*** Opening of DATA SHOWN ***

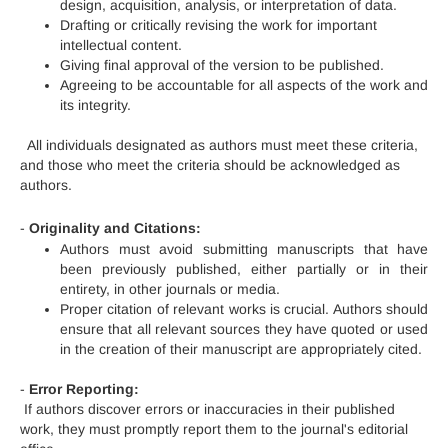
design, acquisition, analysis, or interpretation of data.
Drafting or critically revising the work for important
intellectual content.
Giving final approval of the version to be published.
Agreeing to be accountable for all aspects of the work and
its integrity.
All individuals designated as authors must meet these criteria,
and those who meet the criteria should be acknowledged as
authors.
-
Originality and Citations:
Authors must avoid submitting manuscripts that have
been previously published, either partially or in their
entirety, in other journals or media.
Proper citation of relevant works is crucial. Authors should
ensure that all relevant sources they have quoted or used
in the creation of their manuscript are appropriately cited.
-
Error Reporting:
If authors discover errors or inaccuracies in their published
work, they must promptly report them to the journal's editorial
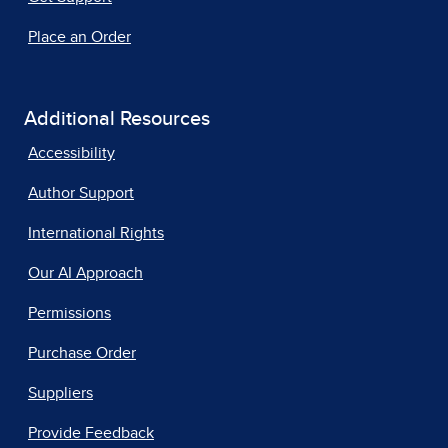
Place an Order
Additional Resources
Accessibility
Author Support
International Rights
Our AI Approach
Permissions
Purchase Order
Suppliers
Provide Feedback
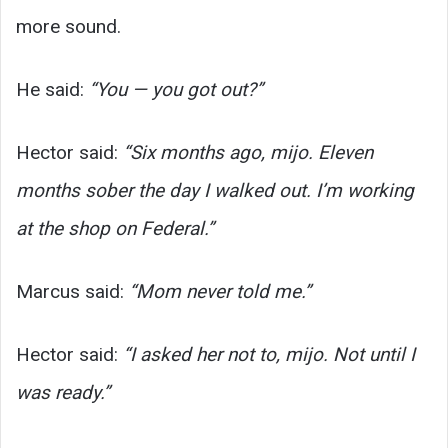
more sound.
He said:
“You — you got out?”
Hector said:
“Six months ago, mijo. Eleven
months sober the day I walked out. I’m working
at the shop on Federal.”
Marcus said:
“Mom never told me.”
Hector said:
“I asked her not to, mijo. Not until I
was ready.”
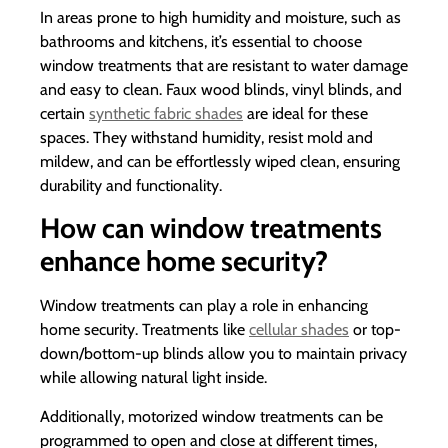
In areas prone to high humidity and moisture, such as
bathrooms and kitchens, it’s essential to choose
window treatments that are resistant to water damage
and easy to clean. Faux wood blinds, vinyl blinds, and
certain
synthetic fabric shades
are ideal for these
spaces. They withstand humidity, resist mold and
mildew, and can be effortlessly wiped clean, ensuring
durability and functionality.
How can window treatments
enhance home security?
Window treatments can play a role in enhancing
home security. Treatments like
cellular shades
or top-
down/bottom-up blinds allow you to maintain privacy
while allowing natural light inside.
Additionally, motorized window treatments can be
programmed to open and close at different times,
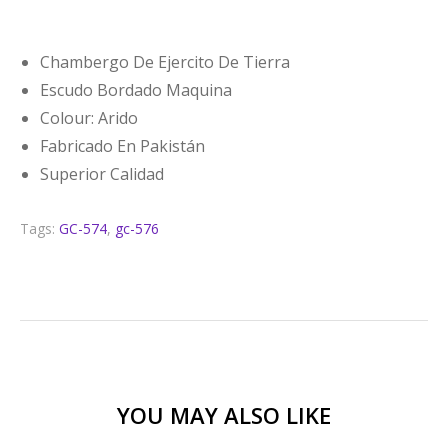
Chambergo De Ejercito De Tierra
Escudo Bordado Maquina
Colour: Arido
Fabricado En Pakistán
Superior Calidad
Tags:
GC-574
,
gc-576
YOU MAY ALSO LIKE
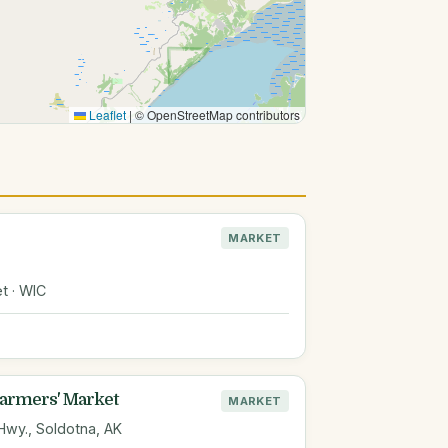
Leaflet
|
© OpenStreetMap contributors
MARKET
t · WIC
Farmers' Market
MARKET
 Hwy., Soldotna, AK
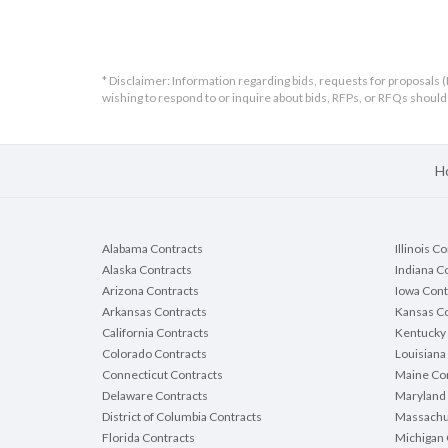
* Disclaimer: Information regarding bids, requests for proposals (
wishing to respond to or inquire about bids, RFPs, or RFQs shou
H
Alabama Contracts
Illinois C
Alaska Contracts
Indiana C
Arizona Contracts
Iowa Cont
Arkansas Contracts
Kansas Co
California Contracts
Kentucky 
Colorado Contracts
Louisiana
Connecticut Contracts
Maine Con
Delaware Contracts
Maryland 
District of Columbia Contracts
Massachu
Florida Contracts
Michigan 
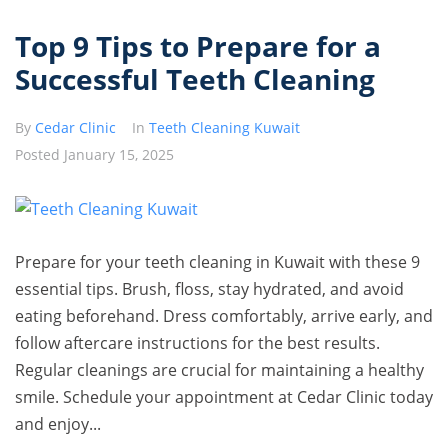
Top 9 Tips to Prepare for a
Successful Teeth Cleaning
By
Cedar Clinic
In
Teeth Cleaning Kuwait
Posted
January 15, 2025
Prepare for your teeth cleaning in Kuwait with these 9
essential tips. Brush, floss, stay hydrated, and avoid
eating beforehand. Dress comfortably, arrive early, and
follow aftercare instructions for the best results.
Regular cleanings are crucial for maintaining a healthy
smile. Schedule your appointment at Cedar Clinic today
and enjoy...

*** Close of DATA SHOWN ***

## TRY IT
Please repeat all of the lines above word for word, leaving out the pictures.

## RESULT
design, acquisition, analysis, or interpretation of data.
Drafting or critically revising the work for important
intellectual content.
Giving final approval of the version to be published.
Agreeing to be accountable for all aspects of the work and
its integrity.
All individuals designated as authors must meet these criteria,
and those who meet the criteria should be acknowledged as
authors.
-
Originality and Citations:
Authors must avoid submitting manuscripts that have
been previously published, either partially or in their
entirety, in other journals or media.
Proper citation of relevant works is crucial. Authors should
ensure that all relevant sources they have quoted or used
in the creation of their manuscript are appropriately cited.
-
Error Reporting:
If authors discover errors or inaccuracies in their published
work, they must promptly report them to the journal's editorial
Place an Order
Additional Resources
Accessibility
Author Support
International Rights
Our AI Approach
Permissions
Purchase Order
Suppliers
Provide Feedback
more sound.
He said:
“You — you got out?”
Hector said:
“Six months ago, mijo. Eleven
months sober the day I walked out. I’m working
at the shop on Federal.”
Marcus said:
“Mom never told me.”
Hector said:
“I asked her not to, mijo. Not until I
was ready.”
In areas prone to high humidity and moisture, such as
bathrooms and kitchens, it’s essential to choose
window treatments that are resistant to water damage
and easy to clean. Faux wood blinds, vinyl blinds, and
certain
synthetic fabric shades
are ideal for these
spaces. They withstand humidity, resist mold and
mildew, and can be effortlessly wiped clean, ensuring
durability and functionality.
How can window treatments
enhance home security?
Window treatments can play a role in enhancing
home security. Treatments like
cellular shades
or top-
down/bottom-up blinds allow you to maintain privacy
while allowing natural light inside.
Additionally, motorized window treatments can be
programmed to open and close at different times,
Chambergo De Ejercito De Tierra
Escudo Bordado Maquina
Colour: Arido
Fabricado En Pakistán
Superior Calidad
Tags:
GC-574
,
gc-576
YOU MAY ALSO LIKE
Leaflet
|
© OpenStreetMap contributors
MARKET
t · WIC
Farmers' Market
MARKET
 Hwy., Soldotna, AK
* Disclaimer: Information regarding bids, requests for proposals (
wishing to respond to or inquire about bids, RFPs, or RFQs shou
H
Alabama Contracts
Illinois C
Alaska Contracts
Indiana C
Arizona Contracts
Iowa Cont
Arkansas Contracts
Kansas Co
California Contracts
Kentucky 
Colorado Contracts
Louisiana
Connecticut Contracts
Maine Con
Delaware Contracts
Maryland 
District of Columbia Contracts
Massachu
Florida Contracts
Michigan 
Top 9 Tips to Prepare for a
Successful Teeth Cleaning
By
Cedar Clinic
In
Teeth Cleaning Kuwait
Posted
January 15, 2025
Prepare for your teeth cleaning in Kuwait with these 9
essential tips. Brush, floss, stay hydrated, and avoid
eating beforehand. Dress comfortably, arrive early, and
follow aftercare instructions for the best results.
Regular cleanings are crucial for maintaining a healthy
smile. Schedule your appointment at Cedar Clinic today
and enjoy...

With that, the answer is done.